Trop de pollution : un constat partagé
Fin 2012, Francis Chateauraynaud et Josquin Debaz, chercheurs du groupe de sociologie pragmatique et réflexive (GSPR), développent un observatoire des alertes et des controverses en santé environnementale conçu pour l’agence sanitaire ANSES, qui n’est pas emballée par l’idée d’étudier le dossier des particules fines. Elle renvoie les chercheurs vers l’Institut de veille sanitaire — intégré depuis dans Santé publique France. Parallèlement, les associations France nature environnement, Les Amis de la Terre et d’autres reviennent sur le front des émissions de particules.
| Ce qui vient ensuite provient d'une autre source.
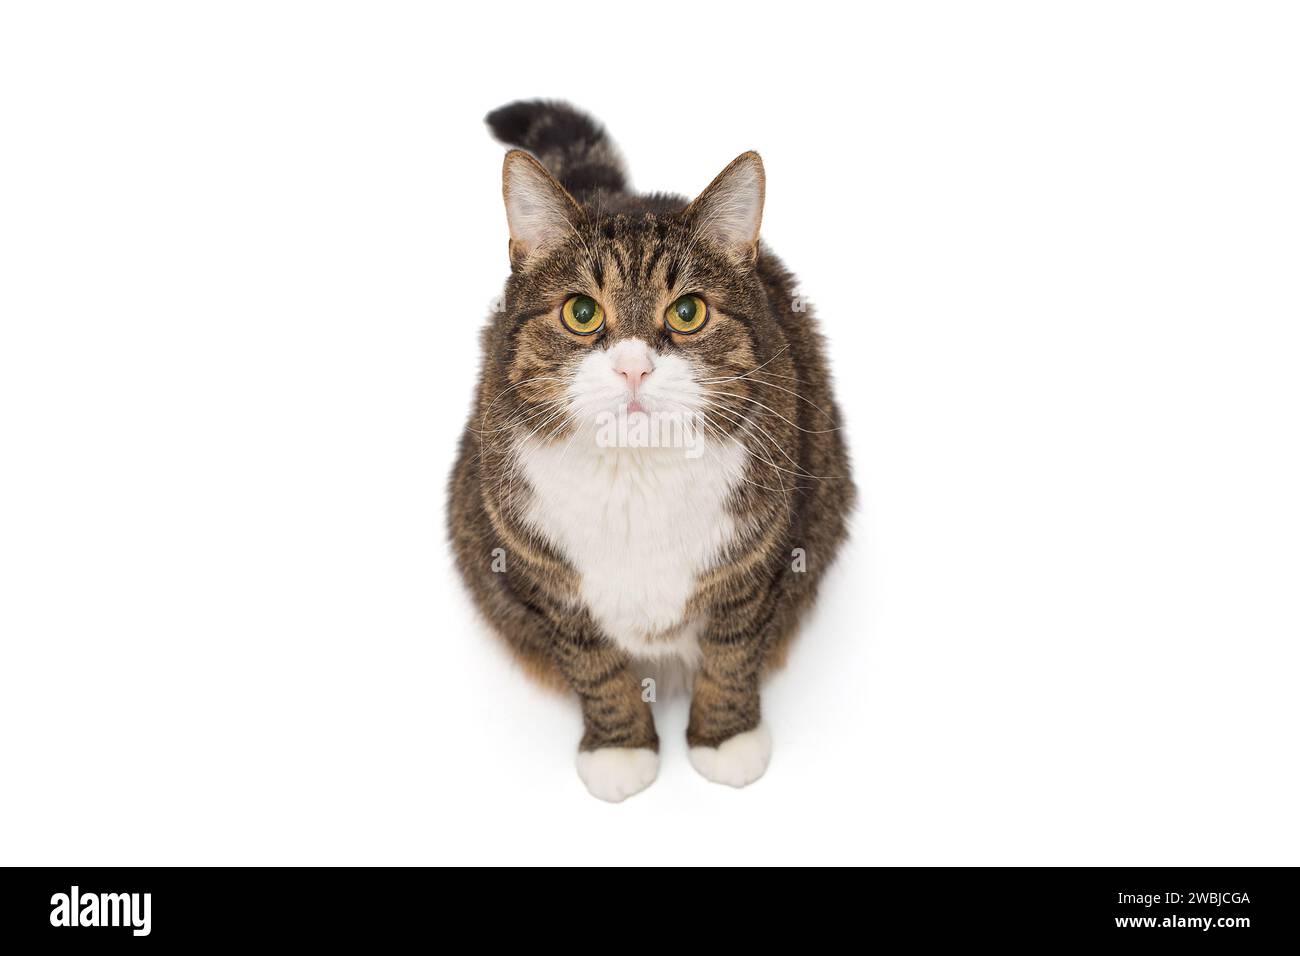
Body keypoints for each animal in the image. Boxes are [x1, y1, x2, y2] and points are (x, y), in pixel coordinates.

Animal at [447, 98, 852, 801]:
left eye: (688, 312)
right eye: (581, 312)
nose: (634, 367)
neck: (636, 479)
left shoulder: (759, 561)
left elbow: (732, 651)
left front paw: (726, 737)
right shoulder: (544, 573)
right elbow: (596, 669)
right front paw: (620, 749)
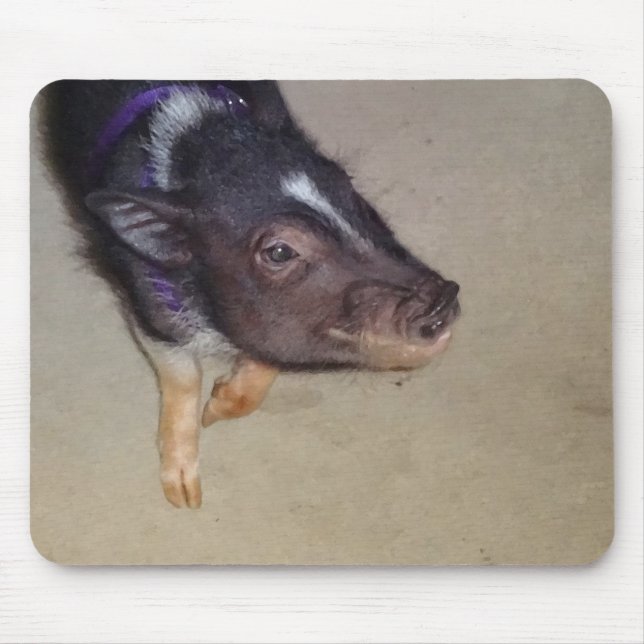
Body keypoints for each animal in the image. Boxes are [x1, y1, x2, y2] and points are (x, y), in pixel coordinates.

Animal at [40, 81, 460, 509]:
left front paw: (216, 406)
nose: (443, 297)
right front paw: (185, 497)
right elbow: (184, 378)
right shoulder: (145, 304)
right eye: (280, 252)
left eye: (357, 200)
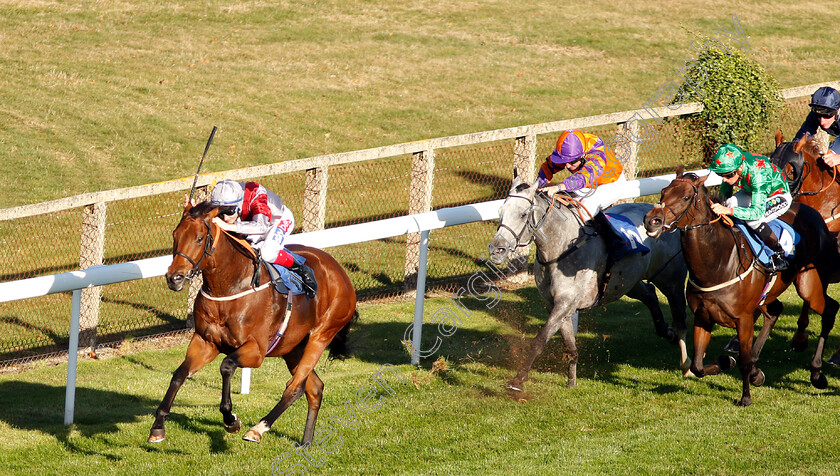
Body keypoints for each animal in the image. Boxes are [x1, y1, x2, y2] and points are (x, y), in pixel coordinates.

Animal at [148, 200, 358, 442]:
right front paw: (158, 426)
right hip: (292, 347)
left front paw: (230, 419)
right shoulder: (205, 342)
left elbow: (227, 366)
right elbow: (179, 374)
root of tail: (340, 271)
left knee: (295, 387)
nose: (174, 278)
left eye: (199, 238)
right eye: (175, 235)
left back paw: (258, 428)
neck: (230, 287)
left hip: (321, 334)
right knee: (314, 388)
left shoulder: (256, 350)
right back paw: (306, 443)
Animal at [486, 171, 688, 390]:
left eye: (523, 214)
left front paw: (517, 380)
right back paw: (667, 333)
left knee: (679, 312)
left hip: (671, 280)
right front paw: (572, 381)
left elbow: (540, 339)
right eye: (500, 211)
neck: (560, 250)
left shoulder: (565, 302)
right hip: (626, 282)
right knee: (650, 295)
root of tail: (664, 217)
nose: (496, 249)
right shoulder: (556, 304)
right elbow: (569, 345)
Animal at [648, 168, 836, 406]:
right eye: (663, 191)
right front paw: (729, 363)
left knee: (830, 309)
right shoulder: (703, 316)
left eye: (685, 197)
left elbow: (744, 362)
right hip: (767, 294)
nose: (651, 220)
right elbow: (697, 366)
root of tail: (815, 215)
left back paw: (817, 373)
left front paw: (745, 397)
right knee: (775, 311)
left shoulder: (743, 319)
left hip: (808, 284)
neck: (717, 263)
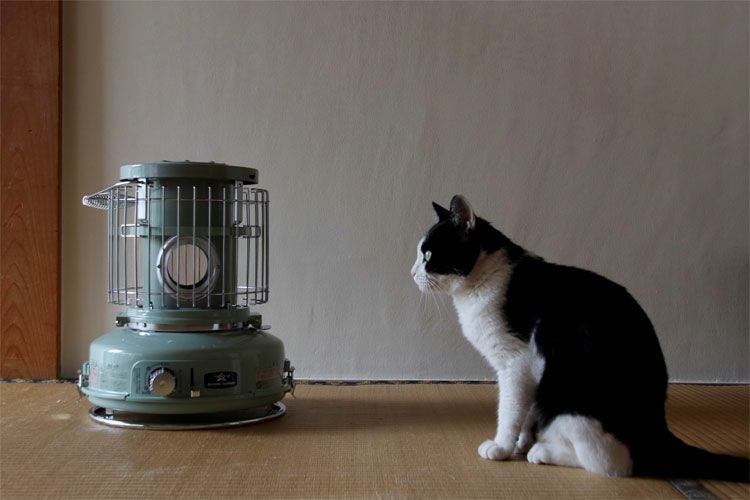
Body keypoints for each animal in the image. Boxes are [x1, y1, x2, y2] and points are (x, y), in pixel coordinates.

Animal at [411, 194, 749, 482]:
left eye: (428, 254)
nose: (412, 273)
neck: (483, 280)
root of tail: (658, 427)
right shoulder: (529, 374)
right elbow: (526, 411)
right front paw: (520, 442)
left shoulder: (515, 363)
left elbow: (509, 410)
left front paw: (503, 447)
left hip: (568, 397)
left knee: (611, 463)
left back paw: (543, 452)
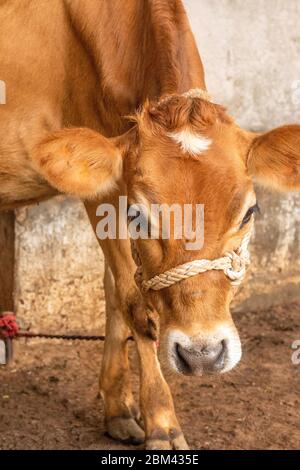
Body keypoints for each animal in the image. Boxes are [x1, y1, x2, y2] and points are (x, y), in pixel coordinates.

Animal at [0, 0, 300, 450]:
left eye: (250, 212)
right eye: (140, 216)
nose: (202, 354)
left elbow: (112, 290)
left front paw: (118, 408)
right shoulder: (104, 191)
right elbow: (134, 303)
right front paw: (162, 424)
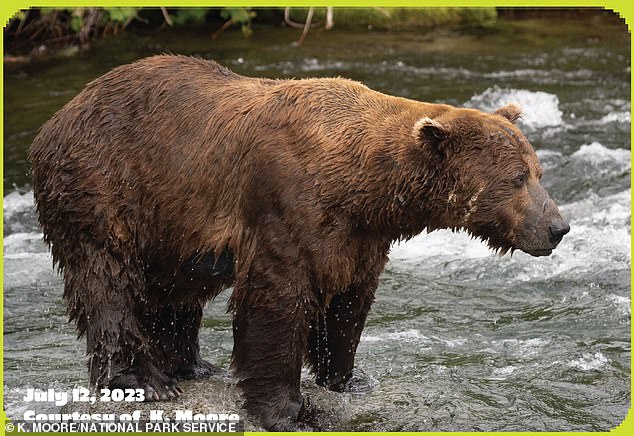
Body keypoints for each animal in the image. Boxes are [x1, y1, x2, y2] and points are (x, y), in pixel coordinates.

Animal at [29, 54, 568, 430]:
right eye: (518, 178)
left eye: (538, 172)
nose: (558, 227)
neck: (365, 186)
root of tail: (55, 118)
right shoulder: (286, 206)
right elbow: (277, 300)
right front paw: (288, 408)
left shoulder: (360, 238)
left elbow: (349, 305)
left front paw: (348, 378)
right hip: (103, 186)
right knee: (108, 280)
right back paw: (145, 380)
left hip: (171, 226)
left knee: (173, 292)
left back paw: (192, 366)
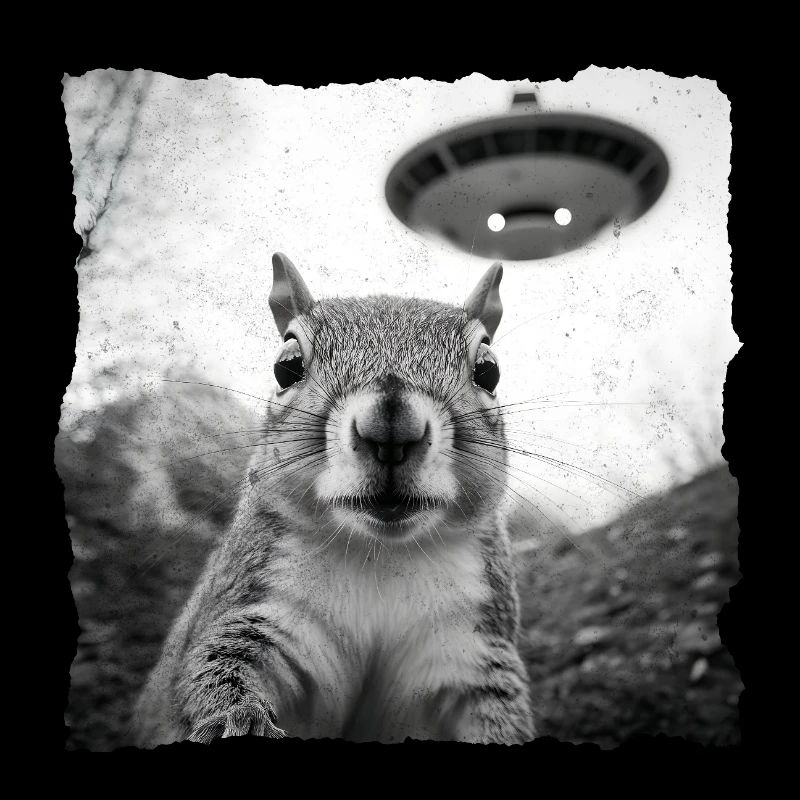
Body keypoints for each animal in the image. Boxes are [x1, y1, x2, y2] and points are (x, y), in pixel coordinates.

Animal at [133, 252, 535, 746]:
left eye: (488, 370)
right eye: (286, 366)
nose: (391, 427)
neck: (382, 555)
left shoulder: (470, 650)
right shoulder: (260, 609)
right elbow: (217, 666)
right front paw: (239, 720)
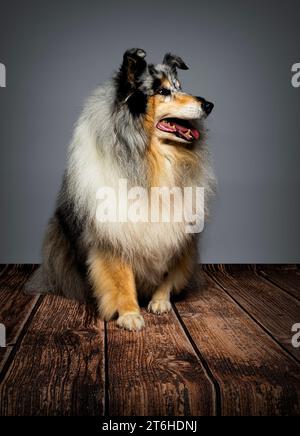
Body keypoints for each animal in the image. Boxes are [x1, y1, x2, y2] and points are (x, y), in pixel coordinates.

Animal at [25, 48, 214, 330]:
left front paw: (160, 301)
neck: (151, 159)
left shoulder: (178, 231)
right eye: (162, 91)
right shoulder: (113, 233)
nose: (209, 105)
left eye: (180, 86)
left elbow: (169, 272)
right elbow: (121, 279)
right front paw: (130, 314)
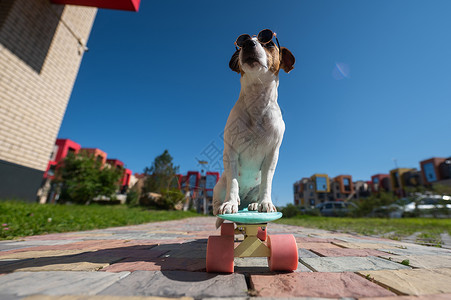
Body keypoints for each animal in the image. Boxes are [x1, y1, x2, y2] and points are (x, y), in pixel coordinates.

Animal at [213, 29, 296, 225]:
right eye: (241, 42)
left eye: (269, 43)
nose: (248, 44)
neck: (256, 100)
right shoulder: (231, 151)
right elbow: (233, 182)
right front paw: (229, 203)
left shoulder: (272, 154)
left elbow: (267, 181)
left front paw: (265, 203)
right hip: (218, 186)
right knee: (219, 200)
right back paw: (229, 204)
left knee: (256, 194)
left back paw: (253, 204)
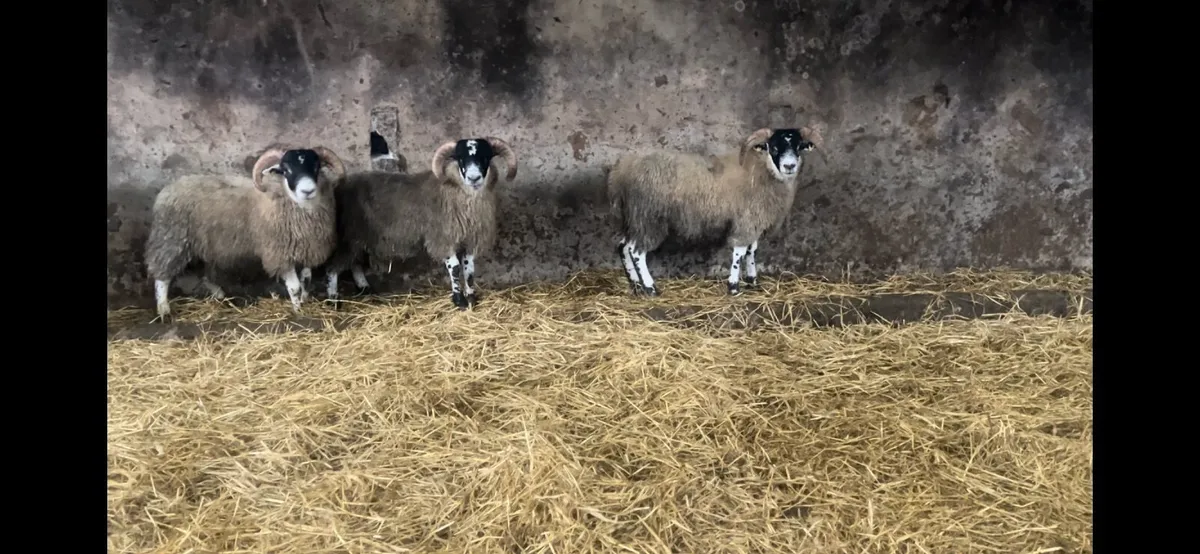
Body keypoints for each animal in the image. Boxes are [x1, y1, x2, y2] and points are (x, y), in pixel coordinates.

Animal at [144, 145, 346, 322]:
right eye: (286, 169)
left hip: (205, 244)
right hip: (172, 239)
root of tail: (171, 186)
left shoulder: (308, 249)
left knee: (205, 273)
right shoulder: (279, 255)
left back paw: (220, 296)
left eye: (316, 166)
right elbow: (295, 287)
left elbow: (306, 280)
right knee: (162, 276)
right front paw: (299, 311)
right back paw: (164, 310)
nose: (308, 190)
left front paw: (305, 301)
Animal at [322, 137, 518, 310]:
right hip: (350, 235)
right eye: (461, 158)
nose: (474, 178)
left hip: (359, 237)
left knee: (354, 263)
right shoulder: (442, 238)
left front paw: (471, 298)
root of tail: (340, 185)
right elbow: (455, 268)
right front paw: (459, 301)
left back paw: (365, 288)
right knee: (333, 268)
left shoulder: (471, 238)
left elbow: (469, 269)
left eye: (485, 157)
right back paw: (333, 299)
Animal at [607, 127, 818, 296]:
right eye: (773, 147)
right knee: (636, 251)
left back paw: (636, 286)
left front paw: (753, 282)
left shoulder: (753, 219)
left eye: (799, 147)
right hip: (648, 217)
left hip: (635, 218)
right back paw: (650, 288)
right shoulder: (747, 220)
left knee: (623, 246)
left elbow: (752, 250)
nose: (789, 166)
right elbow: (740, 252)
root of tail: (621, 172)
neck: (761, 172)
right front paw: (734, 287)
Tout le monde fait alors le même constat : il règne une très forte inertie dont on ne sait comment sortir, l’industrie automobile française ayant privilégié, on le sait, le diesel depuis plusieurs décennies.
S’organiser en collectif pour remobiliser
Fin 2013, le collectif des Poumons de Paris se crée autour d’un petit noyau : deux sociologues, un ingénieur aménageur militant de Vélorution, un médecin généraliste, un enseignant proche d’EELV, un parent d’élève, une semi-marathonienne… Quelques réunions, des contacts avec l’association Respire nouvellement créée et, au fil de pics de pollution devenant plus que tangibles, l’affaire prend forme, à la faveur d’une belle fenêtre d’opportunité début 2014 avec les élections municipales. Fort de centaines de soutiens, le collectif produit une analyse critique, envoie des émissaires dans les réunions publiques et adresse une lettre ouverte aux candidat·es. Le groupe porte une revendication dans l’air du temps : l’ouverture par le ou la prochain·e maire de Paris d’une conférence de citoyen·nes sur la pollution de l’air. Une fois élu·es, les écologistes entré·es au Conseil de Paris reprennent l’idée, et la conférence se tient à l’automne 2014. Pour Les Poumons de Paris, la démonstration esr faite : un collectif peut amener les pouvoirs publics à se saisir d’enjeux sanitaires et écolo, ici la pollution de l’air.
Depuis, la Ville de Paris n’a cessé de développer des initiatives contre la pollution automobile, avec une extension assez massive des pistes cyclables et des zones piétonnes, l’interdiction de certains types de voitures, la libération de zones affectées au trafic (dont les quais de Seine), etc. Pour ce qui est du collectif, deux ou trois de ses membres ont poursuivi pendant quelques années les fils d’informations, puis le collectif s’est progressivement dispersé, même s’il est toujours possible de le réactiver.